Sin embargo, no podemos esperar sólo a que el efecto generacional opere para que el cambio global tenga impacto en la vida social, política y económica. Es necesaria también una reflexión de cómo las mujeres participan hoy y, por ende, en el futuro en los órganos de decisión que deben gestionar dichos cambios. Porque quizás esta ola gigantesca de mujeres preparadas no tenga tan fácil romper los muros de la discriminación cuando se trata de liderar las instituciones. No se trata sólo de una cuestión de equidad y justicia o de legitimidad democrática sino también de rendimiento, un aspecto, quizás, no suficientemente aprovechado por el movimiento feminista. La crisis financiera ha sido un campo de pruebas al respecto. Diversos estudios han probado una mayor aversión al riesgo en mujeres lo que supone que sus decisiones, de haber sido mayor su participación en el sector financiero, podrían haber contribuido de forma sistémica a evitar mayores pérdidas. Una encuesta entre inversores realizada por Merryl Lynch explicaba la razón por la que las mujeres invertían mejor: ellas son menos dadas a las nocivas técnicas de “churning”, es decir, a negociar de forma especulativa con activos para ganar comisiones. También afirmaba que los hombres tienden a comprometer demasiado dinero en ideas arriesgadas. Incluso algunos investigadores sociales han encontrado que una masa crítica de mujeres (en torno a un 30%) en los consejos de administración de las empresas es el punto de inflexión para mejorar considerablemente los beneficios empresariales (Jasmin Joecks, 2012). Más allá de las diferencias cognitivas de hombres y mujeres lo que parece cada día más evidente es que los equipos con mayor inclusión se benefician de la diversidad de enfoques y perspectivas en un mundo cada vez más complejo.

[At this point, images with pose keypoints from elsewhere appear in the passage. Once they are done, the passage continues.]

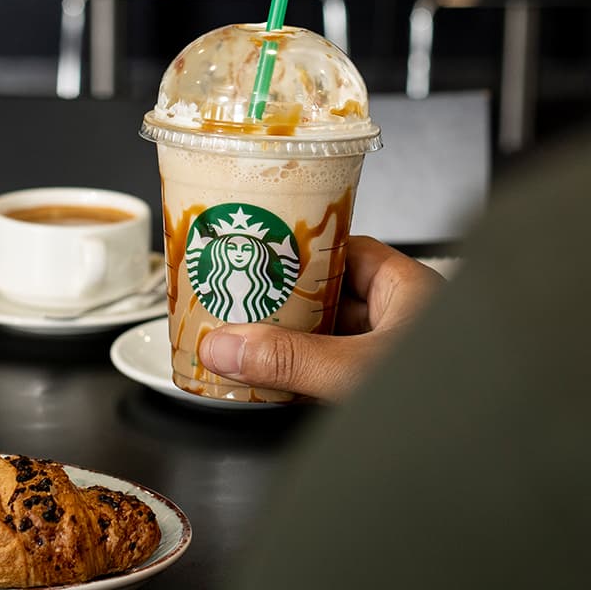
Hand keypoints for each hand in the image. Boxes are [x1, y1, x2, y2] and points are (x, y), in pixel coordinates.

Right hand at [197, 236, 443, 401]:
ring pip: (325, 340)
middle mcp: (400, 320)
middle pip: (326, 299)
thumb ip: (289, 360)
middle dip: (280, 304)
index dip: (299, 251)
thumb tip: (227, 345)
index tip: (256, 254)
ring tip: (240, 341)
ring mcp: (388, 358)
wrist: (482, 459)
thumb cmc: (450, 400)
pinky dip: (296, 377)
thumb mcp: (355, 371)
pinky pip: (327, 375)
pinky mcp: (376, 394)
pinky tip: (267, 381)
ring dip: (286, 345)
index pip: (343, 252)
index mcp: (408, 290)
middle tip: (235, 301)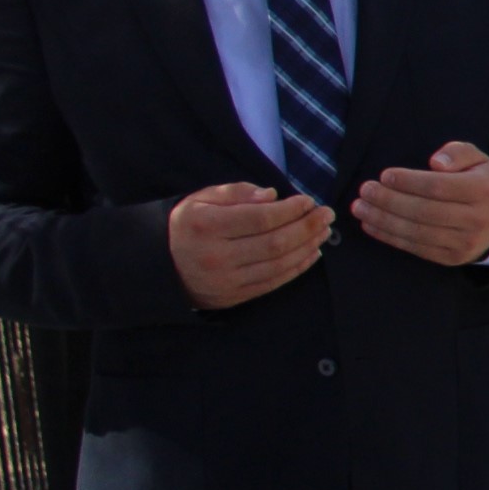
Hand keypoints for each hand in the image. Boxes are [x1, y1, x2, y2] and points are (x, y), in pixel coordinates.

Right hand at [168, 181, 329, 308]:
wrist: (161, 264)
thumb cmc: (188, 225)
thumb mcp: (201, 199)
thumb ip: (236, 193)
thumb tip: (272, 195)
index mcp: (205, 226)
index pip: (259, 218)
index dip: (290, 210)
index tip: (309, 201)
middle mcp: (216, 256)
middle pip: (274, 243)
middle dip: (307, 227)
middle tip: (327, 214)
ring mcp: (225, 280)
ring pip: (278, 264)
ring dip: (308, 247)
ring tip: (323, 231)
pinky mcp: (234, 297)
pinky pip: (274, 282)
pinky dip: (297, 268)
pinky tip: (311, 253)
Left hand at [349, 140, 488, 265]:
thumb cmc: (480, 184)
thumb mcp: (478, 160)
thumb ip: (458, 152)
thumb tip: (436, 163)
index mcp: (483, 190)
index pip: (439, 187)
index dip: (408, 182)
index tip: (385, 176)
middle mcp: (476, 219)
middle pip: (424, 211)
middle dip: (389, 201)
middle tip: (366, 190)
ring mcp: (464, 242)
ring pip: (416, 232)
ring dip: (383, 220)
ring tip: (360, 208)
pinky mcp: (452, 258)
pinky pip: (416, 248)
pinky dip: (389, 237)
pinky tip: (371, 225)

Y quizás en este punto la Unión Europea, enfrentada a retos complejos, ha dado algunos pasos hacia atrás en relación con otras regiones como América Latina donde el progreso de las mujeres en las posiciones de poder ha sido considerable en la última década. Sirva como ejemplo de este paso atrás el desequilibrio de género en las recién estrenadas instituciones de gobernanza económica de la UE. Un lugar donde la creatividad institucional debería haber dado pasos más decididos en favor de la igualdad. Por ejemplo, en la unión bancaria, el comité científico de la Junta de Riesgos Sistémicos del Banco Central Europeo, encargada de vigilar las políticas de inversión de grandes corporaciones financieras no tiene ninguna mujer. No contamos con mujeres prudentes entre los vigilantes del riesgo.
Seguramente hay razones estructurales más difíciles de cambiar para alterar esta tendencia y sean necesarias medidas políticas globales con indicadores y objetivos específicos en la presencia de mujeres en las instituciones sin esperar al efecto generacional. Ciertas culturas organizativas, que reproducen viejos patrones de mando discriminando a las mujeres en los puestos de liderazgo y poder, son más impermeables al cambio. Europa no puede afrontar los retos futuros sin feminizar más sus decisiones.